■ **GOAL**:
Can you copy every one of the following rows line for line, keeping each word, number, and punctuation mark unchanged?

■ **SUPPLIED MATERIAL**:
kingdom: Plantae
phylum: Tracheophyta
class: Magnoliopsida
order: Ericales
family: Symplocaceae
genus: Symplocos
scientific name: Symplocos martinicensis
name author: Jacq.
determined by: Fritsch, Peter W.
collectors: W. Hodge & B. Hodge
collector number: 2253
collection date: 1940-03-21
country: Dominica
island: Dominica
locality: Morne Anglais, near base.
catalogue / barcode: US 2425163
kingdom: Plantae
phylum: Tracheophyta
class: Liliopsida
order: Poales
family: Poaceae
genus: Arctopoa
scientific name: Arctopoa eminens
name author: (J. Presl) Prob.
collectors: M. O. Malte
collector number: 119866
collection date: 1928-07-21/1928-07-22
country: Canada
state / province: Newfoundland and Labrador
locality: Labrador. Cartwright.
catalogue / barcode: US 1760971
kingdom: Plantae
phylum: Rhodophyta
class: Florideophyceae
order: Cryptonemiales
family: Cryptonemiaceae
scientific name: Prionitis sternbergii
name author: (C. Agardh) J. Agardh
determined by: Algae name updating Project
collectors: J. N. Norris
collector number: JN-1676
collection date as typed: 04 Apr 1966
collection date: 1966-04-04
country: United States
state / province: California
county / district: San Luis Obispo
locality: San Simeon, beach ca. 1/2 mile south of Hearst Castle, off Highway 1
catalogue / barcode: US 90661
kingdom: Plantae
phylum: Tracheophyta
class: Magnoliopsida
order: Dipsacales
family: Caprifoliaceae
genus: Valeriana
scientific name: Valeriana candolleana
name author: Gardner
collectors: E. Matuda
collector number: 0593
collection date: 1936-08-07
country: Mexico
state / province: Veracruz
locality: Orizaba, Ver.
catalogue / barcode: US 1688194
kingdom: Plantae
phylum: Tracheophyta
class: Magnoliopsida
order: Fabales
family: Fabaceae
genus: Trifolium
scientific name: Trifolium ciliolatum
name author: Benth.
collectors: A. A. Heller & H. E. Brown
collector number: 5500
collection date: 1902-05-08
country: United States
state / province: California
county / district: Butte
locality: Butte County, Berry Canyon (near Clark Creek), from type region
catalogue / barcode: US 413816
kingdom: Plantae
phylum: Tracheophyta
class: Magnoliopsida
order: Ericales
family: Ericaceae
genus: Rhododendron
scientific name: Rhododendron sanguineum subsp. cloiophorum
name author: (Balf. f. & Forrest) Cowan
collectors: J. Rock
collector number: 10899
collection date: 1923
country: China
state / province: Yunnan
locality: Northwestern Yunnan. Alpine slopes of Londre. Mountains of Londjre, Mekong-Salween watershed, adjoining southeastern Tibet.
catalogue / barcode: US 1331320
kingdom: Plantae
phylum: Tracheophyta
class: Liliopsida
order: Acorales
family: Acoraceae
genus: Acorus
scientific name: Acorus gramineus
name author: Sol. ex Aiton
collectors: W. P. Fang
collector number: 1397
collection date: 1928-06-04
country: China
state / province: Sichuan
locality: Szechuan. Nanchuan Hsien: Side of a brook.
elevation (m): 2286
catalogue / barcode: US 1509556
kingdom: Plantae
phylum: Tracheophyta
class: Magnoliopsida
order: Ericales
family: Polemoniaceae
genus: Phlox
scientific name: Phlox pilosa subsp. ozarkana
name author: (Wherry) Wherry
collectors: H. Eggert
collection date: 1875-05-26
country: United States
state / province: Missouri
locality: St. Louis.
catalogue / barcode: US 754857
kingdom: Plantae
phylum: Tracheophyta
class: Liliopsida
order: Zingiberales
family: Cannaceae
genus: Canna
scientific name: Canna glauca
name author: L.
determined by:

■ **WRITTEN SOLUTION**:
kingdom: Plantae
phylum: Tracheophyta
class: Magnoliopsida
order: Ericales
family: Symplocaceae
genus: Symplocos
scientific name: Symplocos martinicensis
name author: Jacq.
determined by: Fritsch, Peter W.
collectors: W. Hodge & B. Hodge
collector number: 2253
collection date: 1940-03-21
country: Dominica
island: Dominica
locality: Morne Anglais, near base.
catalogue / barcode: US 2425163
kingdom: Plantae
phylum: Tracheophyta
class: Liliopsida
order: Poales
family: Poaceae
genus: Arctopoa
scientific name: Arctopoa eminens
name author: (J. Presl) Prob.
collectors: M. O. Malte
collector number: 119866
collection date: 1928-07-21/1928-07-22
country: Canada
state / province: Newfoundland and Labrador
locality: Labrador. Cartwright.
catalogue / barcode: US 1760971
kingdom: Plantae
phylum: Rhodophyta
class: Florideophyceae
order: Cryptonemiales
family: Cryptonemiaceae
scientific name: Prionitis sternbergii
name author: (C. Agardh) J. Agardh
determined by: Algae name updating Project
collectors: J. N. Norris
collector number: JN-1676
collection date as typed: 04 Apr 1966
collection date: 1966-04-04
country: United States
state / province: California
county / district: San Luis Obispo
locality: San Simeon, beach ca. 1/2 mile south of Hearst Castle, off Highway 1
catalogue / barcode: US 90661
kingdom: Plantae
phylum: Tracheophyta
class: Magnoliopsida
order: Dipsacales
family: Caprifoliaceae
genus: Valeriana
scientific name: Valeriana candolleana
name author: Gardner
collectors: E. Matuda
collector number: 0593
collection date: 1936-08-07
country: Mexico
state / province: Veracruz
locality: Orizaba, Ver.
catalogue / barcode: US 1688194
kingdom: Plantae
phylum: Tracheophyta
class: Magnoliopsida
order: Fabales
family: Fabaceae
genus: Trifolium
scientific name: Trifolium ciliolatum
name author: Benth.
collectors: A. A. Heller & H. E. Brown
collector number: 5500
collection date: 1902-05-08
country: United States
state / province: California
county / district: Butte
locality: Butte County, Berry Canyon (near Clark Creek), from type region
catalogue / barcode: US 413816
kingdom: Plantae
phylum: Tracheophyta
class: Magnoliopsida
order: Ericales
family: Ericaceae
genus: Rhododendron
scientific name: Rhododendron sanguineum subsp. cloiophorum
name author: (Balf. f. & Forrest) Cowan
collectors: J. Rock
collector number: 10899
collection date: 1923
country: China
state / province: Yunnan
locality: Northwestern Yunnan. Alpine slopes of Londre. Mountains of Londjre, Mekong-Salween watershed, adjoining southeastern Tibet.
catalogue / barcode: US 1331320
kingdom: Plantae
phylum: Tracheophyta
class: Liliopsida
order: Acorales
family: Acoraceae
genus: Acorus
scientific name: Acorus gramineus
name author: Sol. ex Aiton
collectors: W. P. Fang
collector number: 1397
collection date: 1928-06-04
country: China
state / province: Sichuan
locality: Szechuan. Nanchuan Hsien: Side of a brook.
elevation (m): 2286
catalogue / barcode: US 1509556
kingdom: Plantae
phylum: Tracheophyta
class: Magnoliopsida
order: Ericales
family: Polemoniaceae
genus: Phlox
scientific name: Phlox pilosa subsp. ozarkana
name author: (Wherry) Wherry
collectors: H. Eggert
collection date: 1875-05-26
country: United States
state / province: Missouri
locality: St. Louis.
catalogue / barcode: US 754857
kingdom: Plantae
phylum: Tracheophyta
class: Liliopsida
order: Zingiberales
family: Cannaceae
genus: Canna
scientific name: Canna glauca
name author: L.
determined by:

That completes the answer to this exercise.